Source: Cardinal & Pine

The Florida Supreme Court issued a ruling this month allowing a six-week abortion ban to go into effect starting May 1. The extremely restrictive law – which bans abortion at a stage when many women do not even know they are pregnant – will have a wide-ranging impact not just on Florida, but the entire South.

Abortion access is now eliminated in Tennessee, Alabama, and Mississippi and severely restricted with six-week bans in South Carolina, Georgia, and Florida. North Carolina remains the closest state for many Southern women where abortion is still legal, although Republicans here also rushed through a 12-week ban and additional restrictions last summer. 

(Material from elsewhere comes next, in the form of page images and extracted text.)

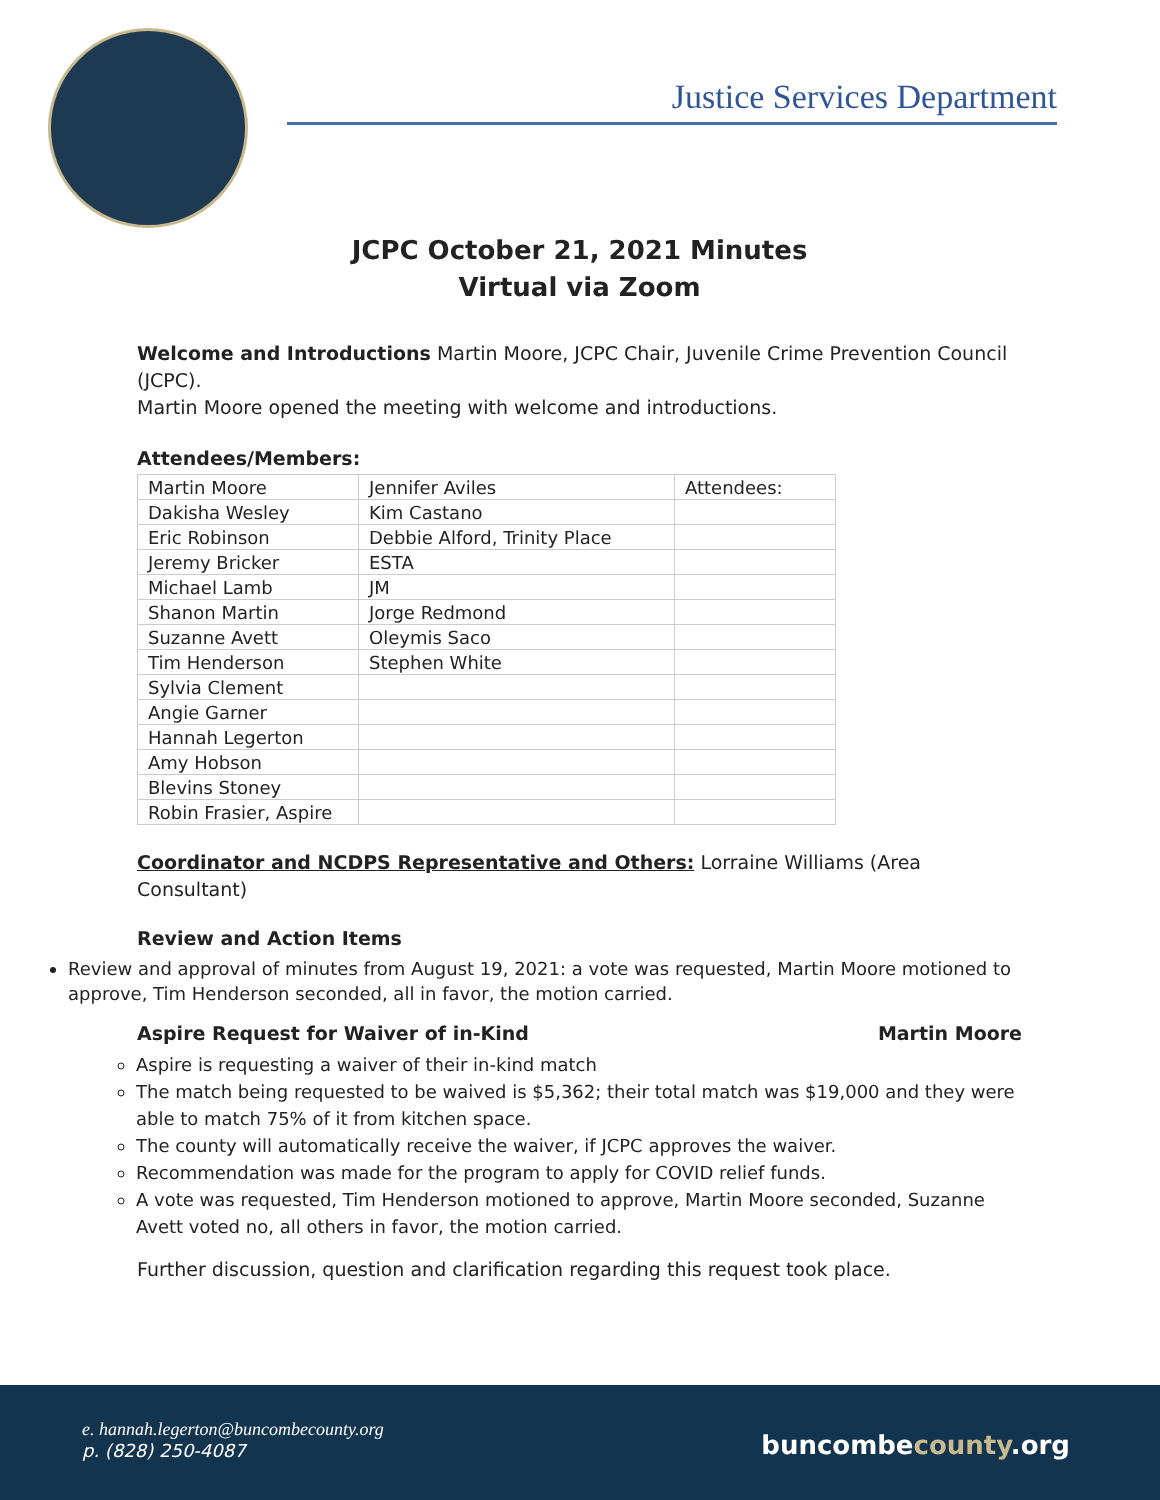Justice Services Department
JCPC October 21, 2021 Minutes
Virtual via Zoom
Welcome and Introductions Martin Moore, JCPC Chair, Juvenile Crime Prevention Council (JCPC).
Martin Moore opened the meeting with welcome and introductions.
Attendees/Members:
| Martin Moore | Jennifer Aviles | Attendees: |
| Dakisha Wesley | Kim Castano | |
| Eric Robinson | Debbie Alford, Trinity Place | |
| Jeremy Bricker | ESTA | |
| Michael Lamb | JM | |
| Shanon Martin | Jorge Redmond | |
| Suzanne Avett | Oleymis Saco | |
| Tim Henderson | Stephen White | |
| Sylvia Clement | | |
| Angie Garner | | |
| Hannah Legerton | | |
| Amy Hobson | | |
| Blevins Stoney | | |
| Robin Frasier, Aspire | | |
Coordinator and NCDPS Representative and Others: Lorraine Williams (Area Consultant)
Review and Action Items
Review and approval of minutes from August 19, 2021: a vote was requested, Martin Moore motioned to approve, Tim Henderson seconded, all in favor, the motion carried.
Aspire Request for Waiver of in-Kind Martin Moore
Aspire is requesting a waiver of their in-kind match
The match being requested to be waived is $5,362; their total match was $19,000 and they were able to match 75% of it from kitchen space.
The county will automatically receive the waiver, if JCPC approves the waiver.
Recommendation was made for the program to apply for COVID relief funds.
A vote was requested, Tim Henderson motioned to approve, Martin Moore seconded, Suzanne Avett voted no, all others in favor, the motion carried.
Further discussion, question and clarification regarding this request took place.
e. hannah.legerton@buncombecounty.org
p. (828) 250-4087
buncombecounty.org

With the addition of Florida’s ban, abortion providers expect wait times for reproductive healthcare in North Carolina to increase, making it harder for residents to access the care they need.

“Our clinics have been so busy trying to keep up with those trying to seek care here in North Carolina, but also those from our neighboring states, especially Georgia and South Carolina,” Dr. Robin Wallace, a family physician in Chapel Hill, said. “My colleagues in Charlotte and Asheville are seeing folks from Tennessee of course, and from other parts of the South.”

Jenny Black, president of Planned Parenthood South Atlantic, laid out the consequences of the Florida ban. “Patients who would have gotten an abortion in Florida will now be forced to travel hundreds of miles to obtain care in North Carolina and others may have to travel even farther to Virginia. Tragically, there will be countless others who are forced to remain pregnant, obtain care outside the health care system, or give birth against their will,” she said.

Black went on to urge accountability for the Republican lawmakers who have instituted this chaos and strain on healthcare access in the South. 

“Anti-abortion lawmakers are hellbent on controlling our bodies, our lives and our futures. The politicians who’ve created this public health crisis must be held accountable for the irreparable harm they’ve caused in our state and across the nation,” Black said.